Task goal:
Reproduce word for word the part of the count_alliance_records() documentation below, starting with "logical indicating whether to pivot" and going on through "specificity of records.".

Document segment:

----

Skip to contents

Counts records in data from the Alliance of Genome Resources. Counts can be ascribed to the species the record is associated with or the Model Organism Database (MOD) that curated it, optionally by object type. count_alliance_records() was primarily designed to count records in the Alliance Disease Associations File. There is no guarantee that any/all options will work for other files.

Usage

count_alliance_records(
  alliance_tbl,
  term_subset = NULL,
  by_type = TRUE,
  pivot = TRUE,
  record_lvl = "disease-object",
  assign_to = c("species", "curator")
)

Arguments

alliance_tbl

a dataframe derived from Alliance data (usually a downloaded .tsv file)

term_subset

character vector of DOIDs to limit counts to

by_type

logical indicating whether to count by Alliance object type (i.e. gene, allele, model)

pivot

logical indicating whether to pivot values to type columns; ignored if by_type = FALSE.

record_lvl

a string indicating the desired specificity of records.

assign_to

how to assign records when counting; one of "species" or "curator" (i.e. the organization responsible for curating the record)

Value

A summary tibble with the count of unique object annotations defined by record_lvl, aggregated according to species/curator (assign_to) and, optionally, object type (by_type).

Details

The type of record information to use in counting should be specified with record_lvl which accepts the following values:

  • "full_record" counts full non-duplicate records

  • "disease-object" counts unique disease-object combinations

  • "disease" counts unique diseases

  • "object" counts unique MOD objects (i.e. gene, allele, model identifiers)

NOTE

For disease-related data, some exact duplicates (reason unknown) and records that differ by seemingly unimportant information (e.g. only the date differs) have existed. These types of duplicates are removed prior to record counts.

----

Stored records:
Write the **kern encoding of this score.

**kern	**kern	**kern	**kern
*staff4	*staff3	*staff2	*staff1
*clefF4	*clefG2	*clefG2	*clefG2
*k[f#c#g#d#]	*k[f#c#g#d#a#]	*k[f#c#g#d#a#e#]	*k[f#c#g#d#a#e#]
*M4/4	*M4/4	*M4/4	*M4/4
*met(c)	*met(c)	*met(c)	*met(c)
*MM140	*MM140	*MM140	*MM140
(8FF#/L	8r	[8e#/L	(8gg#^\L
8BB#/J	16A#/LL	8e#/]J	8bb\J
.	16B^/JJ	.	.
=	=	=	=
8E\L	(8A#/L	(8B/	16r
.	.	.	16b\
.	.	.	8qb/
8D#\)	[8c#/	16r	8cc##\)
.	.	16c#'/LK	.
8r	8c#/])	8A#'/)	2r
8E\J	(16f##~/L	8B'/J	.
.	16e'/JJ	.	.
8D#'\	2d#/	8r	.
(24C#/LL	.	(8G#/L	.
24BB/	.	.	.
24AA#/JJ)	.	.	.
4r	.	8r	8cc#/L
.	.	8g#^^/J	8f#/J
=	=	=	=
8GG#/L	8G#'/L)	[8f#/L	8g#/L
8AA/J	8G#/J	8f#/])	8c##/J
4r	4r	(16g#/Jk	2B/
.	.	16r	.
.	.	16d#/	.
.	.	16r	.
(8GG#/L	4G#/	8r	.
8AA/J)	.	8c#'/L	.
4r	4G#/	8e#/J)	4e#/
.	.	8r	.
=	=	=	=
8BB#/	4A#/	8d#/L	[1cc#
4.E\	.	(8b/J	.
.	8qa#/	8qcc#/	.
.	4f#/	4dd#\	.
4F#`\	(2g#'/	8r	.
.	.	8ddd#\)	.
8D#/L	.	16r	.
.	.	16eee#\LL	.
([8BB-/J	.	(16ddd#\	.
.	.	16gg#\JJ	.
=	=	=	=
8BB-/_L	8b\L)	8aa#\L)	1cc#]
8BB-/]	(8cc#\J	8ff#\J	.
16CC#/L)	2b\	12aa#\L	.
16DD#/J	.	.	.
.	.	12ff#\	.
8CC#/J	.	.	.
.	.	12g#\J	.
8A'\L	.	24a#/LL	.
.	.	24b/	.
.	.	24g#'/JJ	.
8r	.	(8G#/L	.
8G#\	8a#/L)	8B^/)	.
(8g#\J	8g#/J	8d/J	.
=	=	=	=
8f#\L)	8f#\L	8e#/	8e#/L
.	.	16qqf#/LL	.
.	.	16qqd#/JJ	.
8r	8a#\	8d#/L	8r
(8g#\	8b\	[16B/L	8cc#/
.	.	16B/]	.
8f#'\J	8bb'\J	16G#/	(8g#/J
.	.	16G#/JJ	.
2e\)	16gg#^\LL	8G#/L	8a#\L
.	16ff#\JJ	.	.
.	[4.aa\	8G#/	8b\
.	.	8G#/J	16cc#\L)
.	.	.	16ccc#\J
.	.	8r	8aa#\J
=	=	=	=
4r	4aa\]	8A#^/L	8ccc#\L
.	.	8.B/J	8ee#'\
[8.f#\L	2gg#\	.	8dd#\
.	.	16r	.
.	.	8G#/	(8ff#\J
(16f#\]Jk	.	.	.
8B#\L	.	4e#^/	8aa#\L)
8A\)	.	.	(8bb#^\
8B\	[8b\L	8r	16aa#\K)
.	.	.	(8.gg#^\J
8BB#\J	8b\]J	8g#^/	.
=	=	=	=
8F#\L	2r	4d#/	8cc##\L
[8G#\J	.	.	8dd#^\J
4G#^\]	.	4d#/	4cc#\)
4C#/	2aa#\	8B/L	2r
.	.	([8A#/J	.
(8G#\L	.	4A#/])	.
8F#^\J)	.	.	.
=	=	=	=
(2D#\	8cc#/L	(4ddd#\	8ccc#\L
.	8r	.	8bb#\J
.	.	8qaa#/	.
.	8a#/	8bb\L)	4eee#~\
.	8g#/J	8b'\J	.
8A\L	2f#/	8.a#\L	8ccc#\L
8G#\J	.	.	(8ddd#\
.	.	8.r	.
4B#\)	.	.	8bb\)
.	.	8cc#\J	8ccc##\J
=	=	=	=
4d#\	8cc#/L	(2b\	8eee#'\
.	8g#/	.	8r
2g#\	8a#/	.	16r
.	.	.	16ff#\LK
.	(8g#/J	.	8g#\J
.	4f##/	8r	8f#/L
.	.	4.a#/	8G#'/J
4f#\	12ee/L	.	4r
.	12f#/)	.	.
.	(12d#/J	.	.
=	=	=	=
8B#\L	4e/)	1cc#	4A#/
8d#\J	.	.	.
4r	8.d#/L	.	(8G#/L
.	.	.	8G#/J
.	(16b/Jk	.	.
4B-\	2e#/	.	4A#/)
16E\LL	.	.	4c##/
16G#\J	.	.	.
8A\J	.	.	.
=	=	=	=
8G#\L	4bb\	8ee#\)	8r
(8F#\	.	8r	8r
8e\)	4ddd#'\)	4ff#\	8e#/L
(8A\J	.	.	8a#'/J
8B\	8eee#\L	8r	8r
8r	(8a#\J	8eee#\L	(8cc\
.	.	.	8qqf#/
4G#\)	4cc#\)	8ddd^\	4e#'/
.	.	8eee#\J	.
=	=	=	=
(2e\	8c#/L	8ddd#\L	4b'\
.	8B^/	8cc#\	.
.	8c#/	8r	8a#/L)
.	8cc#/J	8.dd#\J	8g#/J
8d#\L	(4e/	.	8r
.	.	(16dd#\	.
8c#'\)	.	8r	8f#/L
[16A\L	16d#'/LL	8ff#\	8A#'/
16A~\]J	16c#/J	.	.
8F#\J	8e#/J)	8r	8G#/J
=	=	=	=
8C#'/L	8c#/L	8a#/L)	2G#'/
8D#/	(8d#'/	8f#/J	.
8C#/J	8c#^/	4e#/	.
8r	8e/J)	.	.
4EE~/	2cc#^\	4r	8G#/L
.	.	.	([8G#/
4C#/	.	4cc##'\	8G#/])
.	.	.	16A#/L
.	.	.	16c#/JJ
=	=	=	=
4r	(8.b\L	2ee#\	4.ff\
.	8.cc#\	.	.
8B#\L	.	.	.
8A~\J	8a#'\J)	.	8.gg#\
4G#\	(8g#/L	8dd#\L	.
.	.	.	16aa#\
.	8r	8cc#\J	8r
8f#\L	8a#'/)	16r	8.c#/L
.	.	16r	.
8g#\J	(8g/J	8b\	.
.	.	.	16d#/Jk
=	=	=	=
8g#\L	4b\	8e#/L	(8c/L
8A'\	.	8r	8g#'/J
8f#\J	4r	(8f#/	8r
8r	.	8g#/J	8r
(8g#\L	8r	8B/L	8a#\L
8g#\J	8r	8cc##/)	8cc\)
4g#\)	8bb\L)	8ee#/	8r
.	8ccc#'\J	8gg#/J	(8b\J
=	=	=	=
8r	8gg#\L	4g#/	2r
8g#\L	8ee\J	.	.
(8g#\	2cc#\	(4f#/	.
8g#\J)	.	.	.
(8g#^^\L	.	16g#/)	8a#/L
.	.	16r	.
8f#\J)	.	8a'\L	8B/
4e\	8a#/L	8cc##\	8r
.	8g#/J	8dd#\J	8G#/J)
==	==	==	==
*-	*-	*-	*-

----

Solution for this exercise:
logical indicating whether to pivot values to type columns; ignored if by_type = FALSE.

record_lvl

a string indicating the desired specificity of records.